▶ **Aim of the exercise**: Take the entries below and print, exactly, the stretch from the line containing "right hip: (274, 1512)" through the line containing "left hip: (626, 1250)", both included.

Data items
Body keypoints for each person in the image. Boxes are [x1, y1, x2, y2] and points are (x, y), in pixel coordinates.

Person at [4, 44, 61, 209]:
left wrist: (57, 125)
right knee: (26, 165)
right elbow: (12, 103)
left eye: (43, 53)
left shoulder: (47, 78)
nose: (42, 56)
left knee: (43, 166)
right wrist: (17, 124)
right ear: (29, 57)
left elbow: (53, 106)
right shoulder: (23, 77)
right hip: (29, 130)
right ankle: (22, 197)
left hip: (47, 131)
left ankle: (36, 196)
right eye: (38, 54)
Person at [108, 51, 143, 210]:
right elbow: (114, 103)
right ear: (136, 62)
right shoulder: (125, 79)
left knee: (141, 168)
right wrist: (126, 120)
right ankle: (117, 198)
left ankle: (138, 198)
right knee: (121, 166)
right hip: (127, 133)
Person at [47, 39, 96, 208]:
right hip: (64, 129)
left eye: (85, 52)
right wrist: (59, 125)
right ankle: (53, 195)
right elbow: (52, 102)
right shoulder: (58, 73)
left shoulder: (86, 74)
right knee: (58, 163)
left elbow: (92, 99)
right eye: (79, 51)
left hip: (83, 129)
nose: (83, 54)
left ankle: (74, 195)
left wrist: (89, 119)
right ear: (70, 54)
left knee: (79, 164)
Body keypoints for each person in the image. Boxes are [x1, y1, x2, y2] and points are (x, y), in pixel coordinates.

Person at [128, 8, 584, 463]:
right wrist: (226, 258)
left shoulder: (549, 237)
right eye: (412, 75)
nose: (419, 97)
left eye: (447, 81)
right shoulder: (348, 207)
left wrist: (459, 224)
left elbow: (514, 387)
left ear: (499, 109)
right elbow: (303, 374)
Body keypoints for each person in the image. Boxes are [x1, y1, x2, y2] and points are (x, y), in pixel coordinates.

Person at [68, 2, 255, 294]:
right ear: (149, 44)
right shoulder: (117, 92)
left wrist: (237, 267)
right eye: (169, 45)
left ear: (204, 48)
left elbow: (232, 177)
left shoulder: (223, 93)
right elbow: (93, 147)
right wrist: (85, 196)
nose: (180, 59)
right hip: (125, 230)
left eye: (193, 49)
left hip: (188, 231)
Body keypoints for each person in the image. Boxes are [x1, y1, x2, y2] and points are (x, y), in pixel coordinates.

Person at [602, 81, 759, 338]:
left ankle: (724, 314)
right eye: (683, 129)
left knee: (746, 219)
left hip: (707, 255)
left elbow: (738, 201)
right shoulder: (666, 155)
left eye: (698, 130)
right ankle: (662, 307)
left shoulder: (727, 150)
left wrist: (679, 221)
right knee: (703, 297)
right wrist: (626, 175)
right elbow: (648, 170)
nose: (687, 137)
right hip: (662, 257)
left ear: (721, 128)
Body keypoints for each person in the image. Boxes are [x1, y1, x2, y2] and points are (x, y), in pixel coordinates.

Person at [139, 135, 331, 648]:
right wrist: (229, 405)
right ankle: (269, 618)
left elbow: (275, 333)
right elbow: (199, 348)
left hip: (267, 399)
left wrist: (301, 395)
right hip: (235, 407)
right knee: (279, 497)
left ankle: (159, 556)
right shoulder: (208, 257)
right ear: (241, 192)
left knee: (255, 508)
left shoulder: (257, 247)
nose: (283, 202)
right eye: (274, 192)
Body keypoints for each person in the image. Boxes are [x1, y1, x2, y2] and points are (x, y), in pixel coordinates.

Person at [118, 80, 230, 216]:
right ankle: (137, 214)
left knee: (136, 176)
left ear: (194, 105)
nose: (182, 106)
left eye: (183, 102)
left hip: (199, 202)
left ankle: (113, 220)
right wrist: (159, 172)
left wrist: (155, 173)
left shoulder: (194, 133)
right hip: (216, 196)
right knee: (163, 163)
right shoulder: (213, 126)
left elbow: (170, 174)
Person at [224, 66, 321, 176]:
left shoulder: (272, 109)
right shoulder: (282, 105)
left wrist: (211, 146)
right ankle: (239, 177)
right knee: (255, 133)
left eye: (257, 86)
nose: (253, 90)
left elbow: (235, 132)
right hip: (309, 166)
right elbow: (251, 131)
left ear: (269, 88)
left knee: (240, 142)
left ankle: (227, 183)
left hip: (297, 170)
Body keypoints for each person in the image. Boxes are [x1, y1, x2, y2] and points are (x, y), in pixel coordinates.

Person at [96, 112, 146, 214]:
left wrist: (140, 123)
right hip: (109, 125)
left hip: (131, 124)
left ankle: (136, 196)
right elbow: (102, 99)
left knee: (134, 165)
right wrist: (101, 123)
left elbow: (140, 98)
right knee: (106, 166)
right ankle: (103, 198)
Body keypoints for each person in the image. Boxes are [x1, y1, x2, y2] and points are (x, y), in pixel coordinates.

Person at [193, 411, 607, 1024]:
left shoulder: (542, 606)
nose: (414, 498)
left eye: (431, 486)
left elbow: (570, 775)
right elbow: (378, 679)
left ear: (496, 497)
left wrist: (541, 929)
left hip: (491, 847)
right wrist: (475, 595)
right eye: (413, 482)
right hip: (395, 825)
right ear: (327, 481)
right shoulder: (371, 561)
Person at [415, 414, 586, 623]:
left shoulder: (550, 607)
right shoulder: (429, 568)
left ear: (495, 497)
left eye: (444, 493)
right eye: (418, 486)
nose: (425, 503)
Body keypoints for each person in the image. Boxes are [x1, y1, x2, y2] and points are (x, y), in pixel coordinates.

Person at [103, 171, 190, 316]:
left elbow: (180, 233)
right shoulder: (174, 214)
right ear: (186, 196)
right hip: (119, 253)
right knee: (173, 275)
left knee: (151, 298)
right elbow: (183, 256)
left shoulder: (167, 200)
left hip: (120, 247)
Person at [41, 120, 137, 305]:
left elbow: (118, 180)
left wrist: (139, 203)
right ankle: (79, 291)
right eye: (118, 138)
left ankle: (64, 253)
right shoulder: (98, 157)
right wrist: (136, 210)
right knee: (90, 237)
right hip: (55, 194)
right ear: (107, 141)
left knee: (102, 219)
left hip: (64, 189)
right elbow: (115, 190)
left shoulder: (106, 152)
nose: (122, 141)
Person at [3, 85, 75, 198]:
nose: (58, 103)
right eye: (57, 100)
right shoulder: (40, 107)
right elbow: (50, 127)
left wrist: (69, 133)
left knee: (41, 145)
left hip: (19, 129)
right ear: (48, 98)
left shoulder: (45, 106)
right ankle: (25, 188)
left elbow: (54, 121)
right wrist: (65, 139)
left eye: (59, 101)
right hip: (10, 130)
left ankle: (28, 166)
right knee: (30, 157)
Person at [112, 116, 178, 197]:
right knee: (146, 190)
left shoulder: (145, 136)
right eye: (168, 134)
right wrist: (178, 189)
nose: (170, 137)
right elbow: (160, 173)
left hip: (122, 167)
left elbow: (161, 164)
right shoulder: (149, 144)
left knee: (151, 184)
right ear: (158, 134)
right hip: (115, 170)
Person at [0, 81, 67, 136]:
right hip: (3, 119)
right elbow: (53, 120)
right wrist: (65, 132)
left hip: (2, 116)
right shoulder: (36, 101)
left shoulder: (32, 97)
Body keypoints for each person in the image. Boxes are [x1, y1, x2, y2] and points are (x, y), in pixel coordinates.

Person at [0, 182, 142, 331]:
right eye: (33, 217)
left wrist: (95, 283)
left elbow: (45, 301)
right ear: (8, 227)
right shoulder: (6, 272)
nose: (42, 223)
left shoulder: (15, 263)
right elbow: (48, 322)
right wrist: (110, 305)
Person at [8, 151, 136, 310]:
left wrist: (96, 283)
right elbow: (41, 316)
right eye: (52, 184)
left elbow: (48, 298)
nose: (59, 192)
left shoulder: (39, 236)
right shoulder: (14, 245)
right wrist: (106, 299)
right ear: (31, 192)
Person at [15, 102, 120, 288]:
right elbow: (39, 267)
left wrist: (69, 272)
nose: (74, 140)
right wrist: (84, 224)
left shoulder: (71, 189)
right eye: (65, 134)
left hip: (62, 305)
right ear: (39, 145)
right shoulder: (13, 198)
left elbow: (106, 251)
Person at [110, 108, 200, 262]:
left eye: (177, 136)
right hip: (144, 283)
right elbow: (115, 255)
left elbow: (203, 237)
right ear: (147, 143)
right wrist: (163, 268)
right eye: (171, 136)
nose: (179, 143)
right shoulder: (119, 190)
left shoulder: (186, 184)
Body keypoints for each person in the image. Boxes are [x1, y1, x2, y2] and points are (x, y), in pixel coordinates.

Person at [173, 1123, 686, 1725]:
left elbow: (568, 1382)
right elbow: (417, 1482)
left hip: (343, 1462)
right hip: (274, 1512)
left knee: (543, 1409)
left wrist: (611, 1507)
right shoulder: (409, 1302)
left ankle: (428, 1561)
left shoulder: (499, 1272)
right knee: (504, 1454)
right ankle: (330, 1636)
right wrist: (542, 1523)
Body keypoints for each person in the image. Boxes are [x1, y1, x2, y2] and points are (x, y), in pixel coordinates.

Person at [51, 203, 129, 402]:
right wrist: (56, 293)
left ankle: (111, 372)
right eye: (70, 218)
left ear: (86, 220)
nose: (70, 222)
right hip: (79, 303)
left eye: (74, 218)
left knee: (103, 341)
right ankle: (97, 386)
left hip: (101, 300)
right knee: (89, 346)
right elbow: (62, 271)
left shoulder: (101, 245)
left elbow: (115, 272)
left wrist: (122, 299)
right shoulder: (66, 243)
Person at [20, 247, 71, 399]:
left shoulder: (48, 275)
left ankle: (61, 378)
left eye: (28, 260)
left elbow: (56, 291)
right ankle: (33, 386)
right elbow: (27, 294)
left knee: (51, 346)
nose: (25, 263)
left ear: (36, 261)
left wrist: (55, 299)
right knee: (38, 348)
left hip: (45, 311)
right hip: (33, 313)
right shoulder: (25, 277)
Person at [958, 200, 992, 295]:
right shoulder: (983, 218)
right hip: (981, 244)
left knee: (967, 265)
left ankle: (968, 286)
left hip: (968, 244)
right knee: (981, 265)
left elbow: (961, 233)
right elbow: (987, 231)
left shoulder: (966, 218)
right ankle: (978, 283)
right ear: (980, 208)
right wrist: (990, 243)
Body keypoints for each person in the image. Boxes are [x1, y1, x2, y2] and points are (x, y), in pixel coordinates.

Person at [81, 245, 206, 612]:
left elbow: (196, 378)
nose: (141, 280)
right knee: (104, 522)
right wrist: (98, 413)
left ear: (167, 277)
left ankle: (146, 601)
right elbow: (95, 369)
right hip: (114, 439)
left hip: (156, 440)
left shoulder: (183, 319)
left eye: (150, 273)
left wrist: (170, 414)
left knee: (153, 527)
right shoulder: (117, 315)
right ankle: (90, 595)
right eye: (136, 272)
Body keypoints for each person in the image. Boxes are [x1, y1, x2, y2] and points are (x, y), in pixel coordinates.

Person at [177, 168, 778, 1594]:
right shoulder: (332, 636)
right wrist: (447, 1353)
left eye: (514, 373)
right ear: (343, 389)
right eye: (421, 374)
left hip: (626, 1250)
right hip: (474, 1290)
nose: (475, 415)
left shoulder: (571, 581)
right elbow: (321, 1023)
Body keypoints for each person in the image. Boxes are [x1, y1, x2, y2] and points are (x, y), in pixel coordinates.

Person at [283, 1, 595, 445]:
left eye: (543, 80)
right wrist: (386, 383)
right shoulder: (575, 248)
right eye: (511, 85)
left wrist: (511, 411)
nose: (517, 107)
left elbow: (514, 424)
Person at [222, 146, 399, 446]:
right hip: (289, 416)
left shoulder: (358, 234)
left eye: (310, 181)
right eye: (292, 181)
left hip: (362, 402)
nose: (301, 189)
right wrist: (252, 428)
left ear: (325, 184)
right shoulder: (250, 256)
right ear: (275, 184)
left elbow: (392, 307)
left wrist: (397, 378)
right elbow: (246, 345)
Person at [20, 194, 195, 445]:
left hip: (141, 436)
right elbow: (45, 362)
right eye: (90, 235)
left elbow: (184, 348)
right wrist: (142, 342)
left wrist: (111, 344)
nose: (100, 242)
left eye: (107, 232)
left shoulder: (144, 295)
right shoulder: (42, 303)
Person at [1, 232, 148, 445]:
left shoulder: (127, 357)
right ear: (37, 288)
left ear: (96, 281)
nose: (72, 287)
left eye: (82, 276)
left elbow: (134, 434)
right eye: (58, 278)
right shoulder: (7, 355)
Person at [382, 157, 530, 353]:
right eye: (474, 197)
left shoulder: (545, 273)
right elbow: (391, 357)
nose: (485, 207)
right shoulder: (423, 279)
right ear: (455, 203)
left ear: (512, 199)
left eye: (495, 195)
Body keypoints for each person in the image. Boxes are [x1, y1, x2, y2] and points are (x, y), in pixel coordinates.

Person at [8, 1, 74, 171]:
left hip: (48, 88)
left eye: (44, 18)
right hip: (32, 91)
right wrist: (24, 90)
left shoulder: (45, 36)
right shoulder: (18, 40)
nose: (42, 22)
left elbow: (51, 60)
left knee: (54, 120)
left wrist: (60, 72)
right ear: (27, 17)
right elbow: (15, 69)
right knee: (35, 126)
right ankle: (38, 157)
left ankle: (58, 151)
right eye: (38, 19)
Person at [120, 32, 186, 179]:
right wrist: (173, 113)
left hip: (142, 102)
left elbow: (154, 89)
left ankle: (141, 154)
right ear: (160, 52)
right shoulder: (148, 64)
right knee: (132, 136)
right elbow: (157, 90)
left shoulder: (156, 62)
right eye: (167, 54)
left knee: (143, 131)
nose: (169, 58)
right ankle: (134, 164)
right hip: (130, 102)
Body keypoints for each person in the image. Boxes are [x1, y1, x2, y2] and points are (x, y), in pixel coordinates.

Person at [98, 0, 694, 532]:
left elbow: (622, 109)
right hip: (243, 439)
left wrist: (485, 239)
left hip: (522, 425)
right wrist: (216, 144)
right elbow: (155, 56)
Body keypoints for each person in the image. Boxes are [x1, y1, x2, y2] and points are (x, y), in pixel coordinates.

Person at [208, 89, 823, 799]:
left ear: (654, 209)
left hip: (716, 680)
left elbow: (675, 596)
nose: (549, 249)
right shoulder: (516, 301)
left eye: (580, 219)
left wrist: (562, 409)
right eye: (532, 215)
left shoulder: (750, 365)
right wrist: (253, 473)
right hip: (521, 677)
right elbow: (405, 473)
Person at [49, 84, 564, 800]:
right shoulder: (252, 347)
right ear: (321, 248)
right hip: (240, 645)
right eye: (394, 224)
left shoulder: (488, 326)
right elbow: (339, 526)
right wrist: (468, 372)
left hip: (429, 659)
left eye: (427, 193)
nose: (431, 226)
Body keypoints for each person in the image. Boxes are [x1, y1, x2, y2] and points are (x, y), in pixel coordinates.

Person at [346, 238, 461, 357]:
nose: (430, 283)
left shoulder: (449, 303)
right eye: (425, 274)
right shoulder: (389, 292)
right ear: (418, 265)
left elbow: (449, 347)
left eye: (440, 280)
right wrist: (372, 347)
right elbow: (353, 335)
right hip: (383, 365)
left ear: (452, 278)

▶ **Written solution**:
right hip: (274, 1512)
left knee: (543, 1409)
left wrist: (611, 1507)
right shoulder: (409, 1302)
left ankle: (428, 1561)
left shoulder: (499, 1272)
right knee: (504, 1454)
right ankle: (330, 1636)
right wrist: (542, 1523)
Body keypoints for each person in the image. Boxes are [x1, y1, x2, y2] and points are (x, y), in pixel coordinates.

Person at [51, 203, 129, 402]:
right wrist: (56, 293)
left ankle: (111, 372)
right eye: (70, 218)
left ear: (86, 220)
nose: (70, 222)
right hip: (79, 303)
left eye: (74, 218)
left knee: (103, 341)
right ankle: (97, 386)
left hip: (101, 300)
right knee: (89, 346)
right elbow: (62, 271)
left shoulder: (101, 245)
left elbow: (115, 272)
left wrist: (122, 299)
right shoulder: (66, 243)
Person at [20, 247, 71, 399]:
left shoulder: (48, 275)
left ankle: (61, 378)
left eye: (28, 260)
left elbow: (56, 291)
right ankle: (33, 386)
right elbow: (27, 294)
left knee: (51, 346)
nose: (25, 263)
left ear: (36, 261)
left wrist: (55, 299)
right knee: (38, 348)
left hip: (45, 311)
right hip: (33, 313)
right shoulder: (25, 277)
Person at [958, 200, 992, 295]:
right shoulder: (983, 218)
right hip: (981, 244)
left knee: (967, 265)
left ankle: (968, 286)
left hip: (968, 244)
right knee: (981, 265)
left elbow: (961, 233)
right elbow: (987, 231)
left shoulder: (966, 218)
right ankle: (978, 283)
right ear: (980, 208)
right wrist: (990, 243)
Body keypoints for each person in the image. Boxes are [x1, y1, x2, y2] and points are (x, y), in pixel coordinates.

Person at [81, 245, 206, 612]:
left elbow: (196, 378)
nose: (141, 280)
right knee: (104, 522)
right wrist: (98, 413)
left ear: (167, 277)
left ankle: (146, 601)
right elbow: (95, 369)
right hip: (114, 439)
left hip: (156, 440)
left shoulder: (183, 319)
left eye: (150, 273)
left wrist: (170, 414)
left knee: (153, 527)
right shoulder: (117, 315)
right ankle: (90, 595)
right eye: (136, 272)
Body keypoints for each person in the image. Boxes are [x1, y1, x2, y2] and points are (x, y), in pixel coordinates.

Person at [177, 168, 778, 1594]:
right shoulder: (332, 636)
right wrist: (447, 1353)
left eye: (514, 373)
right ear: (343, 389)
right eye: (421, 374)
left hip: (626, 1250)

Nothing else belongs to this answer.